You need to have a frank, open  discussion with your project’s stakeholders and potentially with the project’s executive sponsors. Take a breath and leave your frustrations behind. Approach the conversation from the business value aspect: “We’re not able to deliver the amount of value we should be because we’re not able to get through roadblocks in a timely fashion. Having the right people committed to the team will help us deliver more quickly.”

What’s the Root Cause?

You also need to step back and re-evaluate the need for the project. If stakeholders and sponsors won’t get the right people at the table, is there actually a real need for the project? Perhaps the business environment has changed and the project isn’t as high a priority any more. That’s not an easy topic to bring up with the people responsible for the project, but it’s a hard question that you need to get answered. Again, approach it from the business value aspect: “If the business situation’s changed so much, maybe we should stop this project and figure out a better place to spend our time and effort. What other cool things can we do for the business?”
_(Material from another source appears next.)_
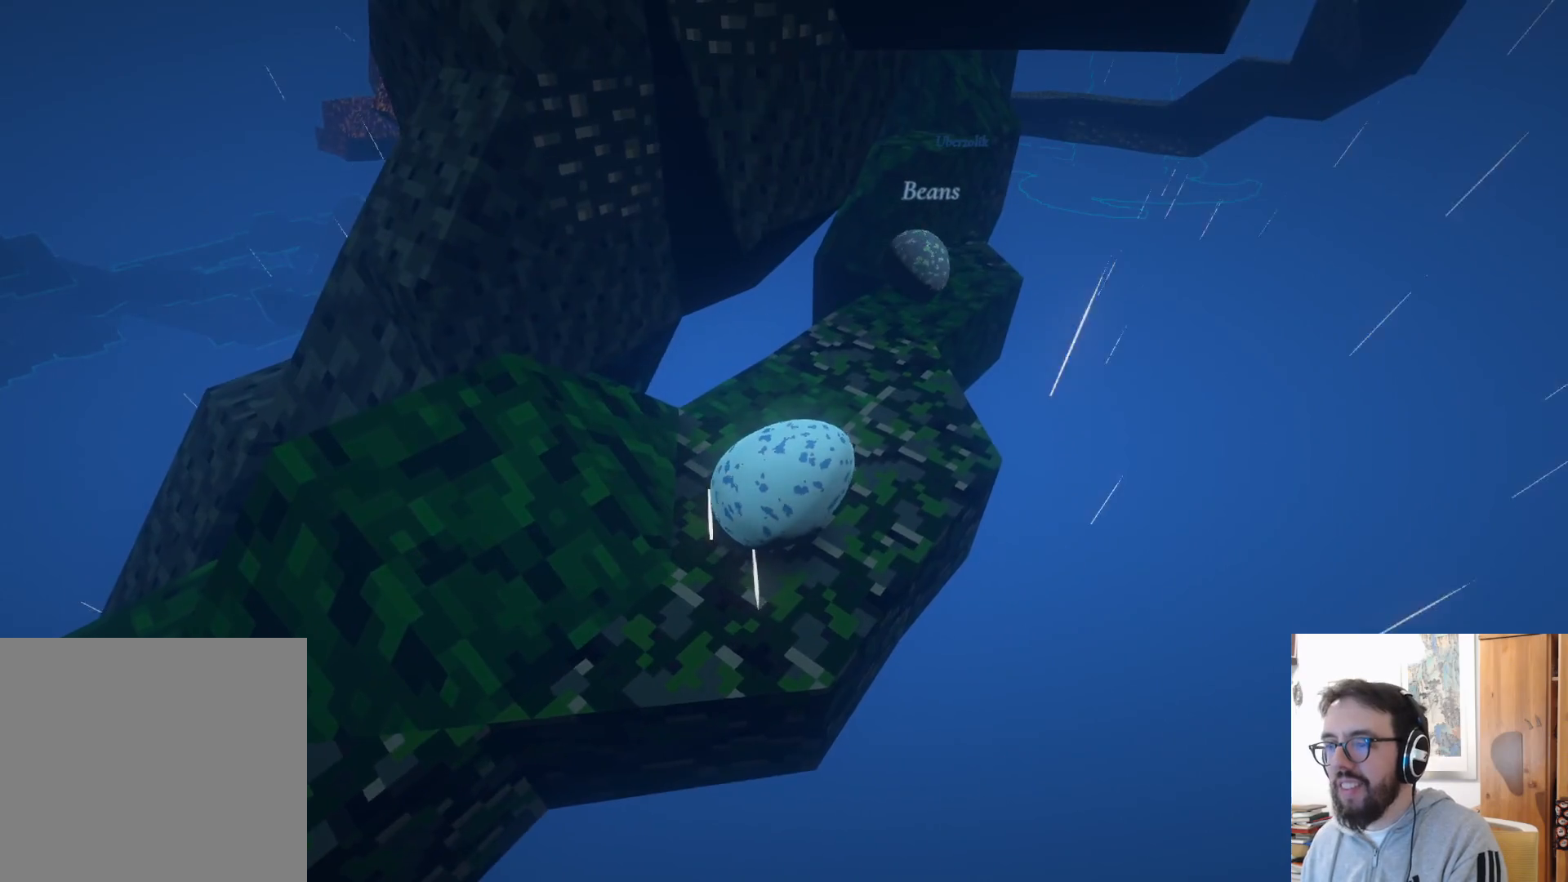
{"dt_ms": 500, "buttons": [], "left_stick": "down", "right_stick": "center", "events": [[67, "left_stick", "down-left"], [400, "left_stick", "down"]]}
Never, ever approach these conversations with a demanding mindset or tone. Yes, you need to clearly identify impediments and risks, but you can’t slip over in to metaphorical hostage taking or blackmail!

These are tough conversations to have with the people and organizations responsible for the project, but you must have them. Something is preventing you from delivering the best business value to the client/organization/stakeholders. Find the root cause, solve it, and focus on helping your organization/clients get the best value for their money!